REQUIRED WORK =
Your answer must be an exact copy of the entries, containing no images.
>>>
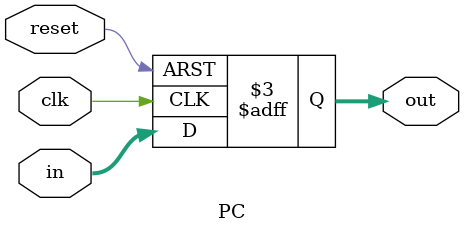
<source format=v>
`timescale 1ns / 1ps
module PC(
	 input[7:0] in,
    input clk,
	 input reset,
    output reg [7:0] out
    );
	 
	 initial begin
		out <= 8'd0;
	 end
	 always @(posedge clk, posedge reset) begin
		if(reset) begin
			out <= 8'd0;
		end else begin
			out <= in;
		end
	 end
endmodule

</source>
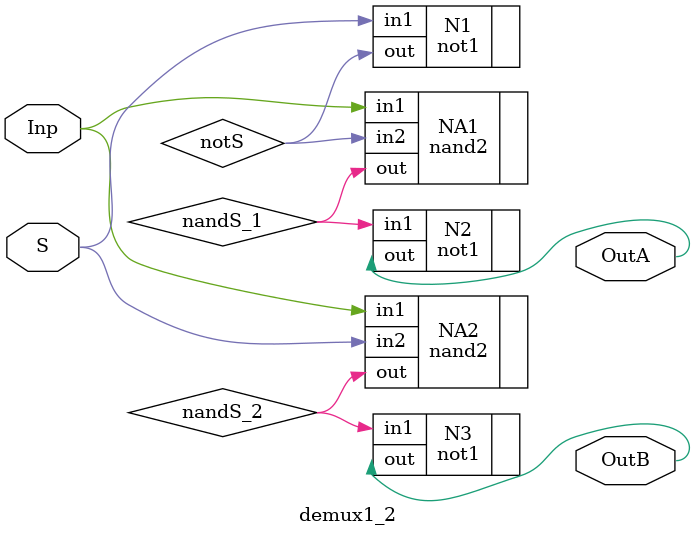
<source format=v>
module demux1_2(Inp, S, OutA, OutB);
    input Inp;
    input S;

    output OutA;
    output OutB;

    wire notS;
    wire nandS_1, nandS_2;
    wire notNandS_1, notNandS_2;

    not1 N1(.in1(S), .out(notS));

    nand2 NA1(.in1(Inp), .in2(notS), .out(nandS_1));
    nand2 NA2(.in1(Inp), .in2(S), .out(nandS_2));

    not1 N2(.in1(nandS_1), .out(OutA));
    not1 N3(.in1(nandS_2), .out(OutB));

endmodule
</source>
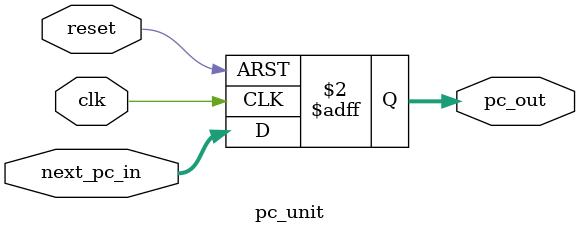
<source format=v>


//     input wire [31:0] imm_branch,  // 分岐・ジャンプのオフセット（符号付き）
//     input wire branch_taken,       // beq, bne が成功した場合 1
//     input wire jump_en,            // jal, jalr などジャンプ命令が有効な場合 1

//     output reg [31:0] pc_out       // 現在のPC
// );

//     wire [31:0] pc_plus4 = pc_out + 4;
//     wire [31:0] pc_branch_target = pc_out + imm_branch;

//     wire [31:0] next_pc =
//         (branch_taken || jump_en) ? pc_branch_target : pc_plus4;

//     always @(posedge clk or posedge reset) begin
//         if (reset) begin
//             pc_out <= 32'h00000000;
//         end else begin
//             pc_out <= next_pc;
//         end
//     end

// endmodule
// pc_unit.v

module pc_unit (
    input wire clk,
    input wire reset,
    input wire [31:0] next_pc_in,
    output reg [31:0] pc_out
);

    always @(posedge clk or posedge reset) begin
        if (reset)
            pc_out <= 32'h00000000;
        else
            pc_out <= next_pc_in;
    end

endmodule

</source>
<<<
COMPLETED EXERCISE =
<source format=v>
`timescale 1ns / 1ps
module PC(
	 input[7:0] in,
    input clk,
	 input reset,
    output reg [7:0] out
    );
	 
	 initial begin
		out <= 8'd0;
	 end
	 always @(posedge clk, posedge reset) begin
		if(reset) begin
			out <= 8'd0;
		end else begin
			out <= in;
		end
	 end
endmodule

</source>
<source format=v>
module demux1_2(Inp, S, OutA, OutB);
    input Inp;
    input S;

    output OutA;
    output OutB;

    wire notS;
    wire nandS_1, nandS_2;
    wire notNandS_1, notNandS_2;

    not1 N1(.in1(S), .out(notS));

    nand2 NA1(.in1(Inp), .in2(notS), .out(nandS_1));
    nand2 NA2(.in1(Inp), .in2(S), .out(nandS_2));

    not1 N2(.in1(nandS_1), .out(OutA));
    not1 N3(.in1(nandS_2), .out(OutB));

endmodule
</source>
<source format=v>


//     input wire [31:0] imm_branch,  // 分岐・ジャンプのオフセット（符号付き）
//     input wire branch_taken,       // beq, bne が成功した場合 1
//     input wire jump_en,            // jal, jalr などジャンプ命令が有効な場合 1

//     output reg [31:0] pc_out       // 現在のPC
// );

//     wire [31:0] pc_plus4 = pc_out + 4;
//     wire [31:0] pc_branch_target = pc_out + imm_branch;

//     wire [31:0] next_pc =
//         (branch_taken || jump_en) ? pc_branch_target : pc_plus4;

//     always @(posedge clk or posedge reset) begin
//         if (reset) begin
//             pc_out <= 32'h00000000;
//         end else begin
//             pc_out <= next_pc;
//         end
//     end

// endmodule
// pc_unit.v

module pc_unit (
    input wire clk,
    input wire reset,
    input wire [31:0] next_pc_in,
    output reg [31:0] pc_out
);

    always @(posedge clk or posedge reset) begin
        if (reset)
            pc_out <= 32'h00000000;
        else
            pc_out <= next_pc_in;
    end

endmodule

</source>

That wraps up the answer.